On Monday, March 14, Massachusetts Governor Charlie Baker signed into law what the Portland Press Herald called “most comprehensive law in the nation to combat an opioid addiction scourge, including a seven-day limit on first-time prescriptions for opiate painkillers.”
Families of those who had lost children and other members to the opioid epidemic, as well as those currently battling it with a loved one, stood behind him as he signed the bill.
The bill creates new laws for those who prescribe opiate painkillers, a gateway drug for many who wind up addicted to heroin.
Baker s the first to implement the law. He says he hopes other states will follow. The new law also includes school districts establishing substance abuse prevention policies, as well as screening students to assess their risk of addiction. Training programs for health care providers and law enforcement are also part of the new law.
The story reports that, “Between 2012 and 2014, the number of confirmed unintentional opioid overdose deaths jumped 65 percent, to an estimated total of nearly 1,100 in 2014.”

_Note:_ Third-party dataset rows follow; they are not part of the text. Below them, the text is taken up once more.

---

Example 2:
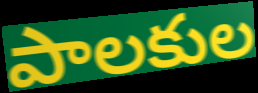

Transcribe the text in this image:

పాలకుల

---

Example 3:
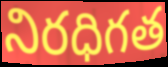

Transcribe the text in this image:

నిరధిగత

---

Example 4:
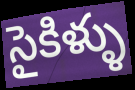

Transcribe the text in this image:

సైకిళ్ళు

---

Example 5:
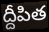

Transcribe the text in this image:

ద్దీపితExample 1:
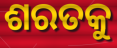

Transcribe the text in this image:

ଶରତକୁ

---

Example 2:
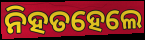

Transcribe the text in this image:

ନିହତହେଲେ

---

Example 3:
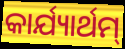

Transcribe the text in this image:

କାର୍ଯ୍ୟାର୍ଥମ୍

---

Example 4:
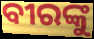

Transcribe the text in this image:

ବୀରଙ୍କୁ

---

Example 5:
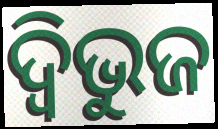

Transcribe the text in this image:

ଦ୍ଵିଭୁଜ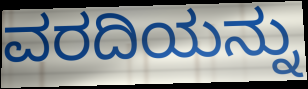
ವರದಿಯನ್ನುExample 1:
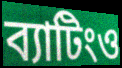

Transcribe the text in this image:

The bill marks what Democratic Senate President Stan Rosenberg called a “philosophical shift toward treating addiction not as a crime but a disease.”
Lastly, the bills requires those treated for overdoses in emergency rooms to undergo evaluation within 24 hours and that they be given treatment options before leaving the hospital.
Boston Mayor Marty Walsh, who struggled with alcohol addiction earlier in his life said of the new law, “If this bill helps one family and one addict, it’s done its job.”